Text excerpt: Begin

Shades of Big Brother

By Smam Abdullah Mir
March 09, 2022

The Prevention of Electronic Crimes Act (PECA) was enacted in 2016 – amidst much outrage and uproar by a multitude of civil society bodies – to govern the realm of cyber crimes. A recent ordinance passed to amend PECA 2016 gives new life to the provision.

The amendment has quite a few salient features and, considering how little space it takes up on a few pages, it has wrought quite the mayhem and generated a lot of talk – and not for the right reasons. Chiefly, the amendment tinkers with the offence (read: criminal) of online defamation under Section 20 of the Act.

The amendment must be seen in juxtaposition with the fact that many countries have decriminalised defamation, seeing it as an anachronism that disproportionately stifles freedom of expression. Resolution 1577 of the Parliamentary Assembly of the Council of Europe, adopted in 2007, was indicative of this general trend in its urging of member states to abolish prison sentences when it came to defamation. Many listened. Some are in the process. A select few, however, think that it is perfectly fine to swim against the crashing tides in the pursuit of increased criminalisation – and, as a corollary, perfect obedience. Murky waters, however, aren’t as homely as they may seem to some.

The amendment gets about enforcing its business by making the offence of online defamation non-bailable, cognisable, and worthy of an increase in the maximum prison sentence to five years. Essentially, what this means is that if you decide to harm someone’s dignity (or are alleged to have done so) through any electronic device and are proceeded against, you can bid adieu to any aspirations you might have had in wanting to articulate theatrical lines that demand an arrest warrant be shown, or that bail be granted as a right. Truth be told, you now have neither – and unless five years behind bars sounds like a relishing prospect, you’d be well-advised to shut up shop. Defamation laws generally try to find a tidy compromise between the right of freedom to expression and the right to reputation. When you tip the scales in the latter’s favour, however, people find that remaining silent is usually the sensible choice. Legal commentators call this the ‘chilling effect’.

But bear with me: it gets chillier from here on. Prior to the amendment, the offence of online defamation under Section 20 could only apply when the dignity of a natural person was falsely implicated. The original 2016 Act didn’t quite tell us who a ‘person’, for the purposes of the Act, was. The amendment divines inspiration, by holding that a ‘person’ most definitely includes an “institution, organisation, authority or any other body, established by the government under any other law or otherwise.” It does one more thing; it omits the requirement that a charge for online defamation can only be brought against natural persons. Read in conjunction, we arrive at quite the conclusion. Briefly, any authority established by the government can now complain to have reparations made to its dignity in the capacity of an “aggrieved person”.

Text excerpt: End
Recorded data: Begin

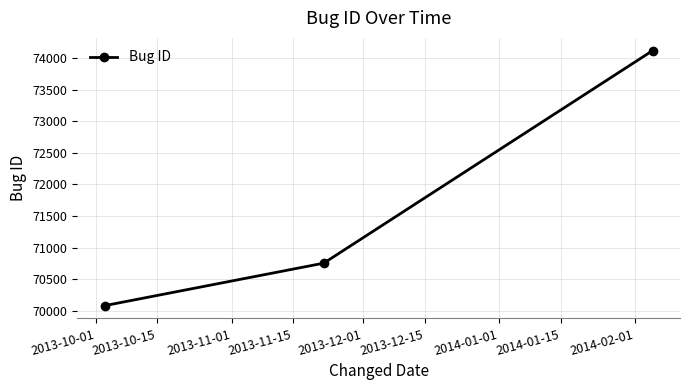

How many data points are less than 70754?

1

Recorded data: End

From the article on the PECA amendment, reproduce word for word everything from "Shades of Big" down to "to the provision.".

■ **Expected answer**:
Shades of Big Brother

By Smam Abdullah Mir
March 09, 2022

The Prevention of Electronic Crimes Act (PECA) was enacted in 2016 – amidst much outrage and uproar by a multitude of civil society bodies – to govern the realm of cyber crimes. A recent ordinance passed to amend PECA 2016 gives new life to the provision.